WORK INSTRUCTIONS:
**A.** According to the pension passage, what share of the total national population has the scheme reached in compliance?
**B.** Rewrite the paragraph in the pension passage that begins "The four per cent compliance level" as a shorter paragraph, keeping its main facts.
**C.** Write a continuation of the pension passage, starting after its final sentence.

PROVIDED TEXT:

==============================

The four per cent compliance level of the total national population which the scheme has achieved is too low. Serious efforts should be made to bring more people into the pension coverage net. This will involve proper enlightenment programmes and the strict enforcement of the Pension Reform Act. Unfortunately, it is the same government that should take the lead in compliance and enforcement that is in greatest default.

Government must be reminded of how some of its failures in the past have promoted systemic corruption. When a worker who has given his all suddenly discovers upon retirement that there is very little or nothing to fall back on in his old and vulnerable years, what signal are we inadvertently sending to those left in service? Have our governments and employers given adequate thought to the time-tested aphorism that a society is known by the way it treats its old and vulnerable citizens? More than pensions and gratuities, insurance schemes, when well funded and adequately managed, ensure a life of dignity and fulfillment for workers during their retirement and old age.

==============================

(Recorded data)
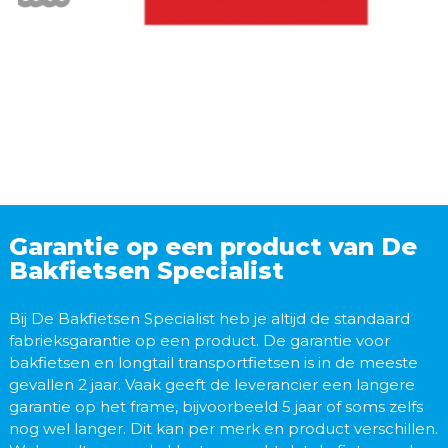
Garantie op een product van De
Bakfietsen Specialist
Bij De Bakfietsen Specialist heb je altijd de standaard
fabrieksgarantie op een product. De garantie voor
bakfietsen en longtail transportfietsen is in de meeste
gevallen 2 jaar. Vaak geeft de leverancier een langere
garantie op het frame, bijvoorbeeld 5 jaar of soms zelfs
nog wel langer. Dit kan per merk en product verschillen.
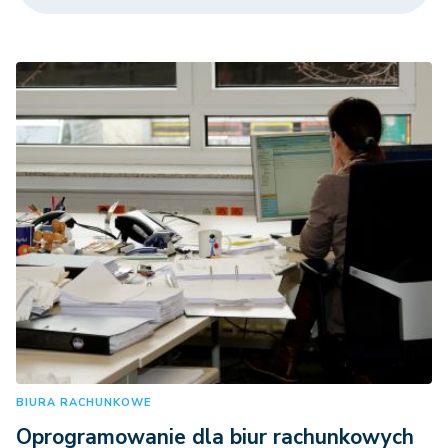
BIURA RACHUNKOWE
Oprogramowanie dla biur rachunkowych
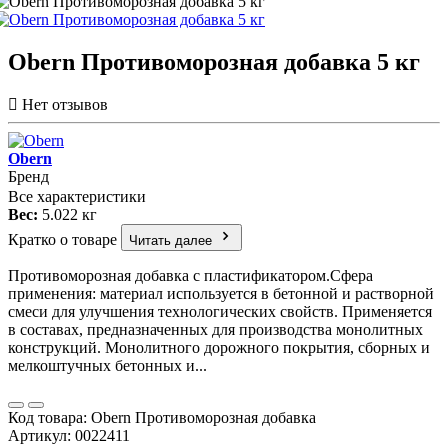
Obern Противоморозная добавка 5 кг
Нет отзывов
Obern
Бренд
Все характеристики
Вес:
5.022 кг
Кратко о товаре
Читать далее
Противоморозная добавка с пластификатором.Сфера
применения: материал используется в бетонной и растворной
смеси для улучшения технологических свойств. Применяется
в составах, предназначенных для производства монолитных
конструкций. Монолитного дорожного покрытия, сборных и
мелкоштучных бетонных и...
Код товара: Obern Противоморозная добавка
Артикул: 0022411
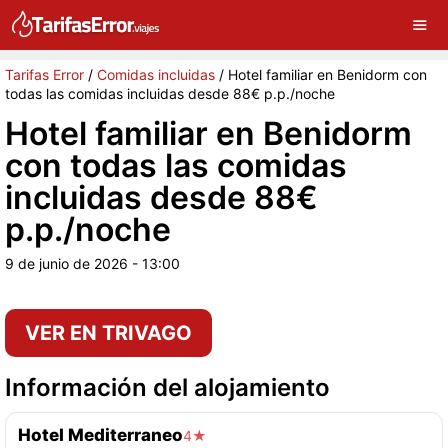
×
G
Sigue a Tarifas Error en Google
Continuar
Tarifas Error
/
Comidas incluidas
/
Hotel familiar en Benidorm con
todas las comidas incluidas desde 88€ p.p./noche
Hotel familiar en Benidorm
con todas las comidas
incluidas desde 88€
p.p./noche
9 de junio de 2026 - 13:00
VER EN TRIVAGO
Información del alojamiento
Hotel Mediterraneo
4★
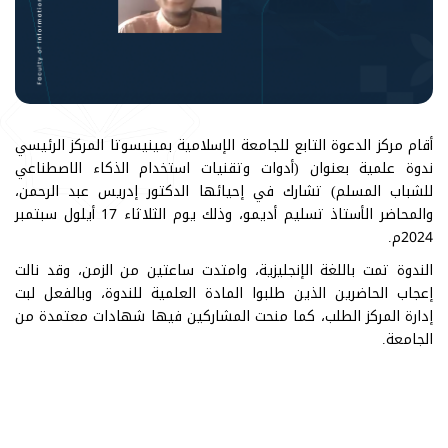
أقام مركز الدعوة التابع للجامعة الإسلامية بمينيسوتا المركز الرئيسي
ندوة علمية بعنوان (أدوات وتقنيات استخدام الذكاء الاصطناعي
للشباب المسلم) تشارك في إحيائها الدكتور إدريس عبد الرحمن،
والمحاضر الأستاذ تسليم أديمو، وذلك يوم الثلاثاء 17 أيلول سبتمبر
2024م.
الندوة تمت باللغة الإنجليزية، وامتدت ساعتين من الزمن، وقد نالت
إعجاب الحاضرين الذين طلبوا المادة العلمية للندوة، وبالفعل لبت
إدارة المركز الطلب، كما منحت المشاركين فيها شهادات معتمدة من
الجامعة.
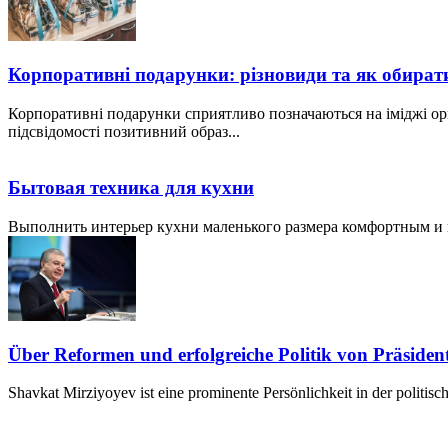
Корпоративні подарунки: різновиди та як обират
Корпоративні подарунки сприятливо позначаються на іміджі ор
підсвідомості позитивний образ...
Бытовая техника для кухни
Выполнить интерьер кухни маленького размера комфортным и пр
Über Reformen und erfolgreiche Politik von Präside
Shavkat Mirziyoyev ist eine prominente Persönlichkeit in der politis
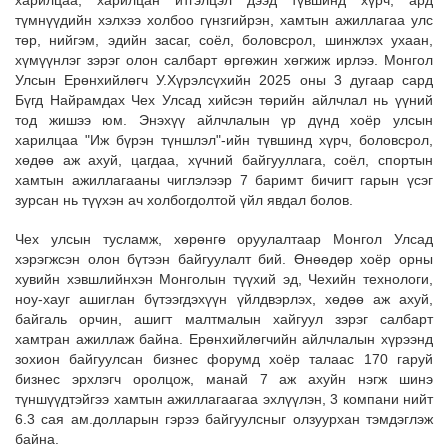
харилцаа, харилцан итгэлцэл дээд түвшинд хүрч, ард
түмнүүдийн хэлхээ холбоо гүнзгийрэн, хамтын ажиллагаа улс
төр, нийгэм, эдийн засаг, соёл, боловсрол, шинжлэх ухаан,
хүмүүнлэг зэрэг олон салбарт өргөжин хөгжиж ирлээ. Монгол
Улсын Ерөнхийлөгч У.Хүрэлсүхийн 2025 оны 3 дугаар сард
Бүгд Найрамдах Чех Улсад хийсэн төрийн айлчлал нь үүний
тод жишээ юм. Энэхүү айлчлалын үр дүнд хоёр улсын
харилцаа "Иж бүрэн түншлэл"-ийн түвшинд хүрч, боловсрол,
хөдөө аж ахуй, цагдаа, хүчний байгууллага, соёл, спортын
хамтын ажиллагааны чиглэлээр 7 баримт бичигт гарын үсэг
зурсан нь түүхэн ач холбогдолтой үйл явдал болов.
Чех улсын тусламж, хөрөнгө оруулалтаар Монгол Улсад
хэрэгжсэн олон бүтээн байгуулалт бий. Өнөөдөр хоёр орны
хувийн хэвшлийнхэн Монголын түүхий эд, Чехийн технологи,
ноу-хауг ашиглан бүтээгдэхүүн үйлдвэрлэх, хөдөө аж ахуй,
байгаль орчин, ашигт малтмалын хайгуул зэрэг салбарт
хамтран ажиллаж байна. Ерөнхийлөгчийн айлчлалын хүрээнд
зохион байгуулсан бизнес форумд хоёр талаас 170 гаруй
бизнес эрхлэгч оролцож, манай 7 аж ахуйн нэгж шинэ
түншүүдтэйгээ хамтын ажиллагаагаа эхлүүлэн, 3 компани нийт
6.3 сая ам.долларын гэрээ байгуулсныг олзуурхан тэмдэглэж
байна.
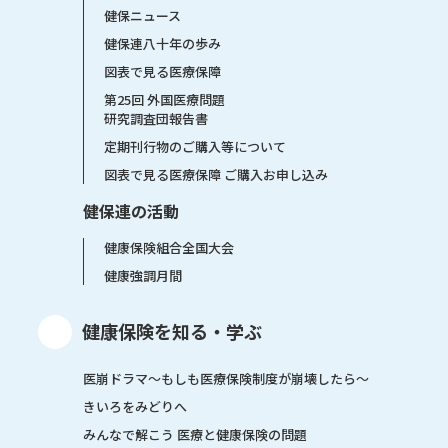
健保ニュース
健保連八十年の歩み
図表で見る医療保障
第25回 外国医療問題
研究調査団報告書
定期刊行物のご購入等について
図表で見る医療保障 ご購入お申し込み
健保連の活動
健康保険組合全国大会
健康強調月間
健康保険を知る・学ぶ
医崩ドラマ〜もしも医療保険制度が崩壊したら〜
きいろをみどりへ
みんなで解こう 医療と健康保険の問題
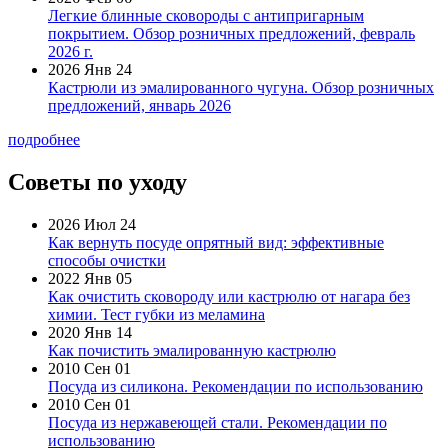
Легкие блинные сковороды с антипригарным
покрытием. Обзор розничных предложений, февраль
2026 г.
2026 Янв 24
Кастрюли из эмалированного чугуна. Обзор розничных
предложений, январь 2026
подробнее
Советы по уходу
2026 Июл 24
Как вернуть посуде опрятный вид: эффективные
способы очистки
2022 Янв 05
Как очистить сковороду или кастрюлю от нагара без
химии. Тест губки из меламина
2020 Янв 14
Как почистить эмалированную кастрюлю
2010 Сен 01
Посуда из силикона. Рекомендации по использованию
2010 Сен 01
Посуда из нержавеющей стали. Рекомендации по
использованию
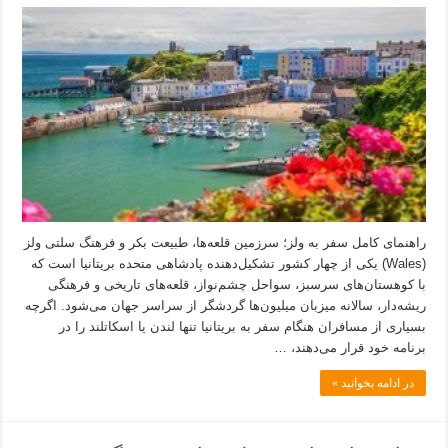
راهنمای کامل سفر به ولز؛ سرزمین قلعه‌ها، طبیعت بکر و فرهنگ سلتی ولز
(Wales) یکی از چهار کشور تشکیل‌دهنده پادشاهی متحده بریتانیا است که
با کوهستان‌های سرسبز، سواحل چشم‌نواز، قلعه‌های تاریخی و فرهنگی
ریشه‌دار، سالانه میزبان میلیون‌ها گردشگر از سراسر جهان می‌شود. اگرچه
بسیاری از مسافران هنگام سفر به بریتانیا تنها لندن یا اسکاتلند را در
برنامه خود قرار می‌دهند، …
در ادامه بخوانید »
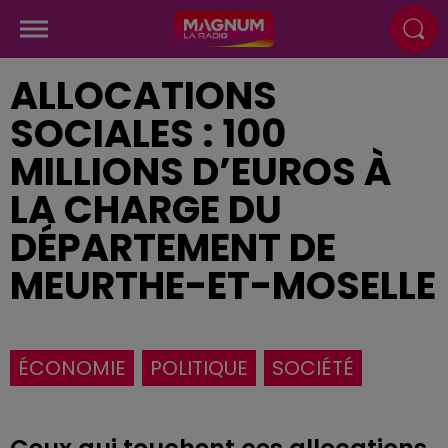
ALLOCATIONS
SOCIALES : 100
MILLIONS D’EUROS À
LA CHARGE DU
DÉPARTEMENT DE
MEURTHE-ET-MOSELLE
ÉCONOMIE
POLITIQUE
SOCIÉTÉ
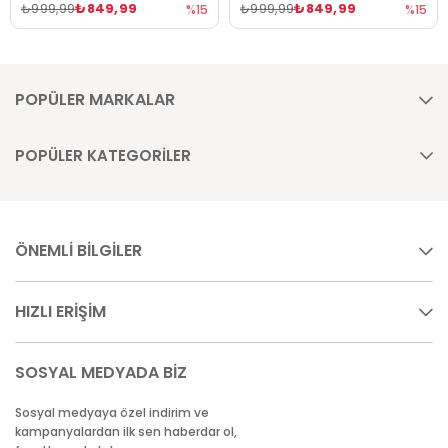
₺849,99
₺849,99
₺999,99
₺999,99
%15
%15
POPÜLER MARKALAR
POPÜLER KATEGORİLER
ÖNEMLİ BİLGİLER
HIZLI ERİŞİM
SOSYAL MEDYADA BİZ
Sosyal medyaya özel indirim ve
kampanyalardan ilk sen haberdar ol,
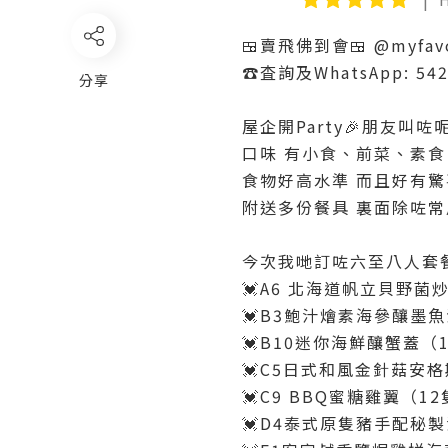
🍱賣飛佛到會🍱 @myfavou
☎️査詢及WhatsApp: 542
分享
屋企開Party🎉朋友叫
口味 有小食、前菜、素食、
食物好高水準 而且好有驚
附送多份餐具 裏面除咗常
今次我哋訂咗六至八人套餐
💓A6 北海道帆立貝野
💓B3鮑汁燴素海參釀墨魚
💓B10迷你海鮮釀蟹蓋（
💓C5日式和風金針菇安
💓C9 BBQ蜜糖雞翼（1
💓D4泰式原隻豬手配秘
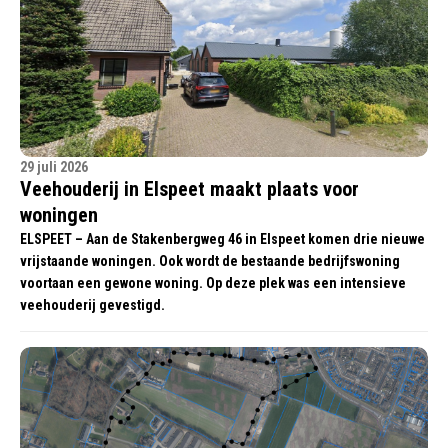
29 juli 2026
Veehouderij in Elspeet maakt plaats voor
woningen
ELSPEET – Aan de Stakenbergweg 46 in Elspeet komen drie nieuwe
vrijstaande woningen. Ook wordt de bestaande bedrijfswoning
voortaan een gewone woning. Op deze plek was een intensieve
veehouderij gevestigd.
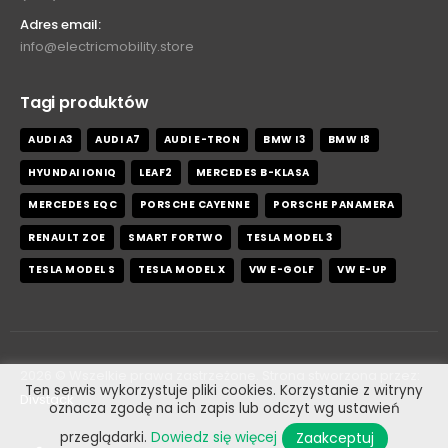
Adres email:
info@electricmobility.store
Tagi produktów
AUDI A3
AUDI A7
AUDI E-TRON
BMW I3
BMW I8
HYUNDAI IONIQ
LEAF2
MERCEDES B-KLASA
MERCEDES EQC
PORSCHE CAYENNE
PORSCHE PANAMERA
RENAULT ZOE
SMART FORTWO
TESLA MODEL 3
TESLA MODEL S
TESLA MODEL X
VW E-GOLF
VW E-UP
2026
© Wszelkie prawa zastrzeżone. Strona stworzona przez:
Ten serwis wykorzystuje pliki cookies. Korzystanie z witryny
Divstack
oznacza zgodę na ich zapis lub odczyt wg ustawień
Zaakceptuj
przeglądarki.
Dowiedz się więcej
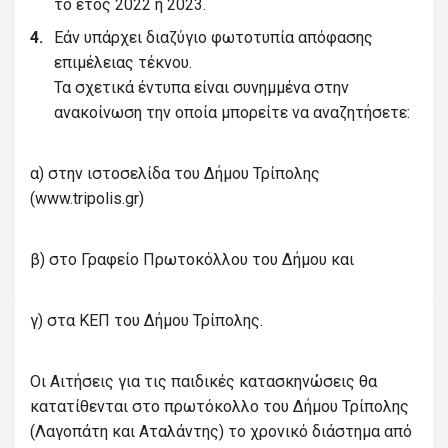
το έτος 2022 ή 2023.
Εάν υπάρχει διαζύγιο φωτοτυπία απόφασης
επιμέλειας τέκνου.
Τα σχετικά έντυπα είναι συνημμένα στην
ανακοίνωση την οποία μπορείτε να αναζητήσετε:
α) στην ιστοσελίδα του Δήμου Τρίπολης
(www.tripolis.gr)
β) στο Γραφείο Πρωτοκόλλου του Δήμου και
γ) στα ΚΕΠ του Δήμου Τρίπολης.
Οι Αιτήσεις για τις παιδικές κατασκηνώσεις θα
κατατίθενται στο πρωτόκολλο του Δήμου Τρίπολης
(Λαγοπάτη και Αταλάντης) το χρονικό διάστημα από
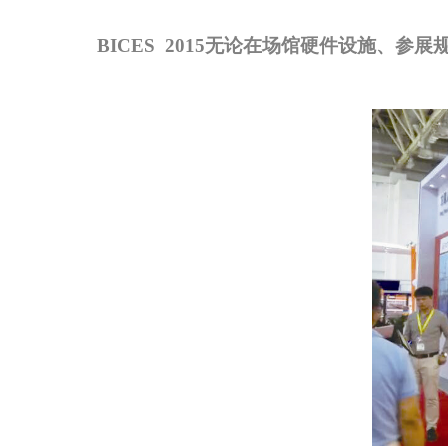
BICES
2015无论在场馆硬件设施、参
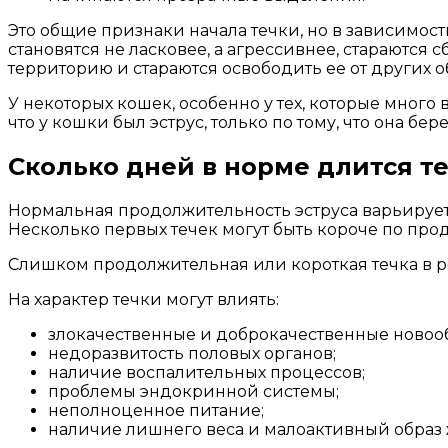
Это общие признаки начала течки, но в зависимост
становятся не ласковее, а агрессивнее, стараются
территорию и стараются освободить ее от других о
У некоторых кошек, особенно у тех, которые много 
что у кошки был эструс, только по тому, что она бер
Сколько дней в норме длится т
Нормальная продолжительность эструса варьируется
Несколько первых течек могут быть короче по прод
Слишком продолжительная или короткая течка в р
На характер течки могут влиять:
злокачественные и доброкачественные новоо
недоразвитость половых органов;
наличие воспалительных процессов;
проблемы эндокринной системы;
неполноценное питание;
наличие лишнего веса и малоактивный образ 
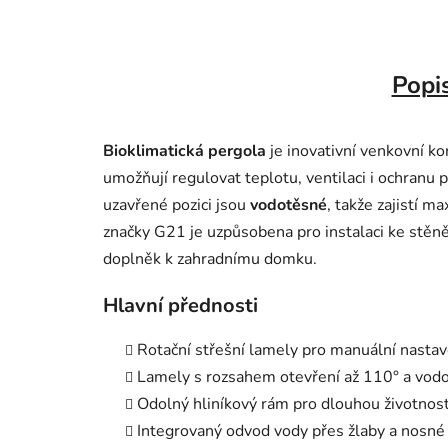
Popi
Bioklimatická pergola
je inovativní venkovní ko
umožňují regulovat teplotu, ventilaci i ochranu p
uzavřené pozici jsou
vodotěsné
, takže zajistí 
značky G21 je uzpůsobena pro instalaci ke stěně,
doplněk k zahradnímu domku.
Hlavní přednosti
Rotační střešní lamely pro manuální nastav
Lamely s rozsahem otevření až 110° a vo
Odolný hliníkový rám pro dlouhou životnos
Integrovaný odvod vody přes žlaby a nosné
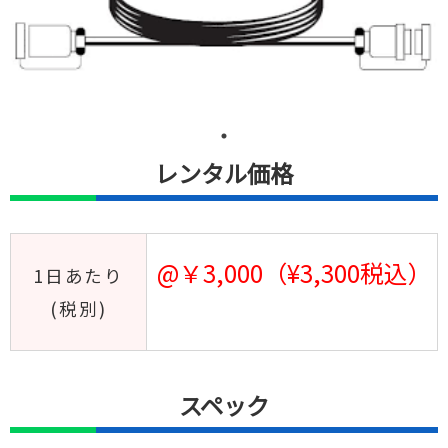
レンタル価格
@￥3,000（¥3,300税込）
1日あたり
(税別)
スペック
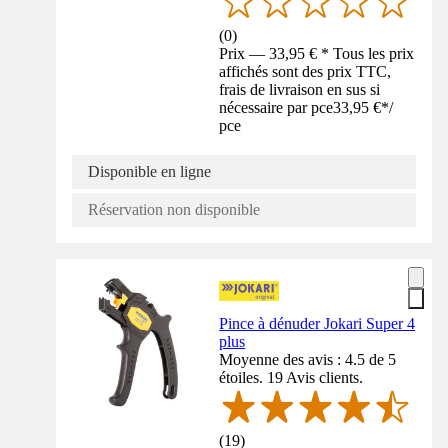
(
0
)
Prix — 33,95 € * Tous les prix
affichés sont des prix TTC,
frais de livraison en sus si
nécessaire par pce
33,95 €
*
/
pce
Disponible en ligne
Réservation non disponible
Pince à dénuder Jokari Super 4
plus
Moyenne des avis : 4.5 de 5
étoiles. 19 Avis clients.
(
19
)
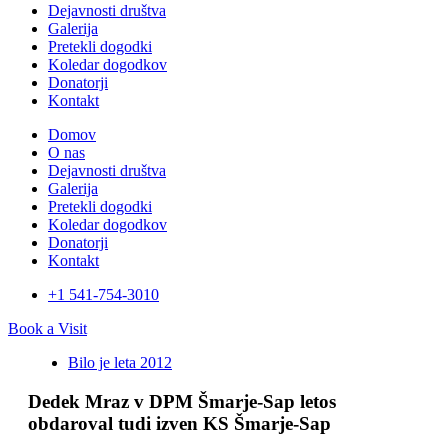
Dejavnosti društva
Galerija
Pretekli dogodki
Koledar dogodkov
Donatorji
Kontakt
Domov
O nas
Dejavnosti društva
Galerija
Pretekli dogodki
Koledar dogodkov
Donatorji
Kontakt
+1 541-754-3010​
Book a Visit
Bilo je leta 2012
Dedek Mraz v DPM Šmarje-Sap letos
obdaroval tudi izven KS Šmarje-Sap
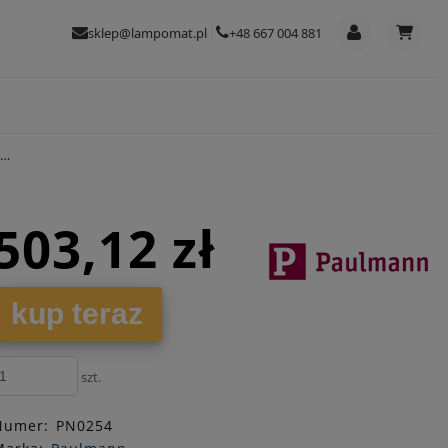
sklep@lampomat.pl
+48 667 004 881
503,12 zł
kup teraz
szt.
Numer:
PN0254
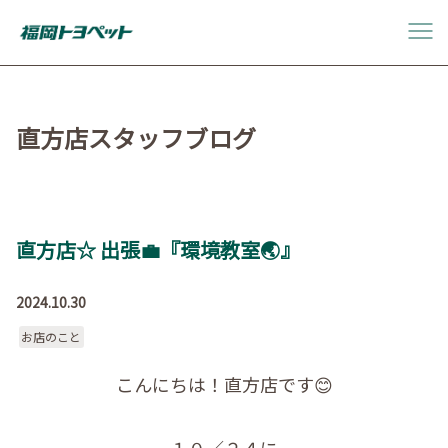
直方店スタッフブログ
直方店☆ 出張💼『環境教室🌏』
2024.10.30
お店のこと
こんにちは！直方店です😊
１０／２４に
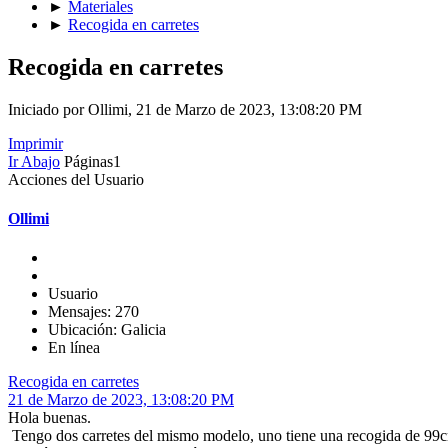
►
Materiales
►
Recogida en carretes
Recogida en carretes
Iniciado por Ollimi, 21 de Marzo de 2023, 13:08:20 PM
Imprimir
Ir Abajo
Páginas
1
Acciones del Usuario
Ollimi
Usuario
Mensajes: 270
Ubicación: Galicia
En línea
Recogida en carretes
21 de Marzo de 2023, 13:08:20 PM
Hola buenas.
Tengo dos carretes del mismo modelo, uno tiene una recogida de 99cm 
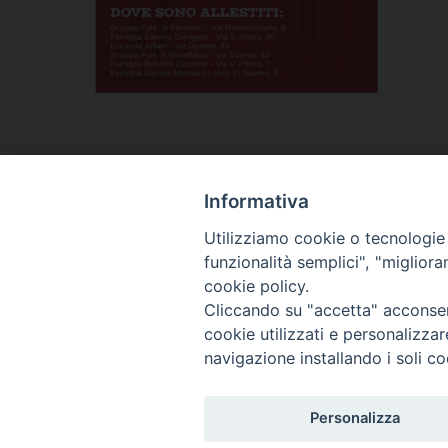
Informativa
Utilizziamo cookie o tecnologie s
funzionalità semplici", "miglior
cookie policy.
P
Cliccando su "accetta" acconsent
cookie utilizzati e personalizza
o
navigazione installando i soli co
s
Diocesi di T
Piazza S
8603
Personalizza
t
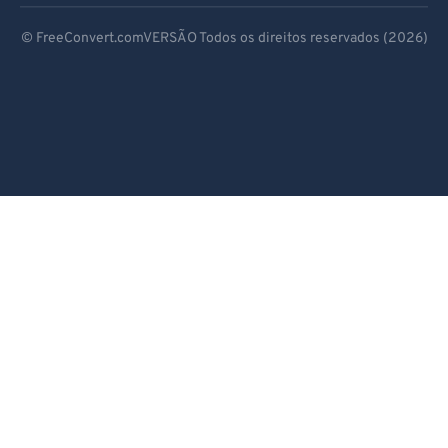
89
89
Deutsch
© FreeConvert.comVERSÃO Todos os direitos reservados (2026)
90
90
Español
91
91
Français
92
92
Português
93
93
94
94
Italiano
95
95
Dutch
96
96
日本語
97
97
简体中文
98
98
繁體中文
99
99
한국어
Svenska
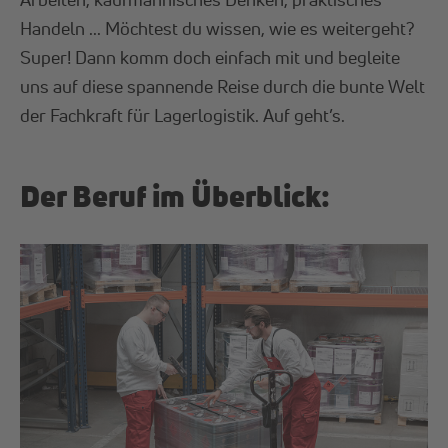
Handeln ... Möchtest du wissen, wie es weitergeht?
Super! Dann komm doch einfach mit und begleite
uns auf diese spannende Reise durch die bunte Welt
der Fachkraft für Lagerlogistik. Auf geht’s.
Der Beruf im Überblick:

==============================

EXERCISE RESULTS:
**A.** Four percent of the total national population.

**B.** The scheme's compliance level of four percent of the national population is too low, so more people must be brought into pension coverage through proper enlightenment programs and strict enforcement of the Pension Reform Act. Yet the government, which should lead in compliance and enforcement, is the worst defaulter.

**C.**
It has become necessary to call on operators of the pension scheme to ensure a better projection of the scheme and its benefits.  The challenges of the scheme, such as low enrolment, delayed remittances into workers’ Retirement Savings Accounts and the ridiculously low pensions that cannot really guarantee basic decent living for participants in their old age, should be addressed.  When Nigerian workers actually see the gains of the pension scheme in the lives of their retired colleagues, they will be more receptive to advice to enrol in the National Pension Scheme.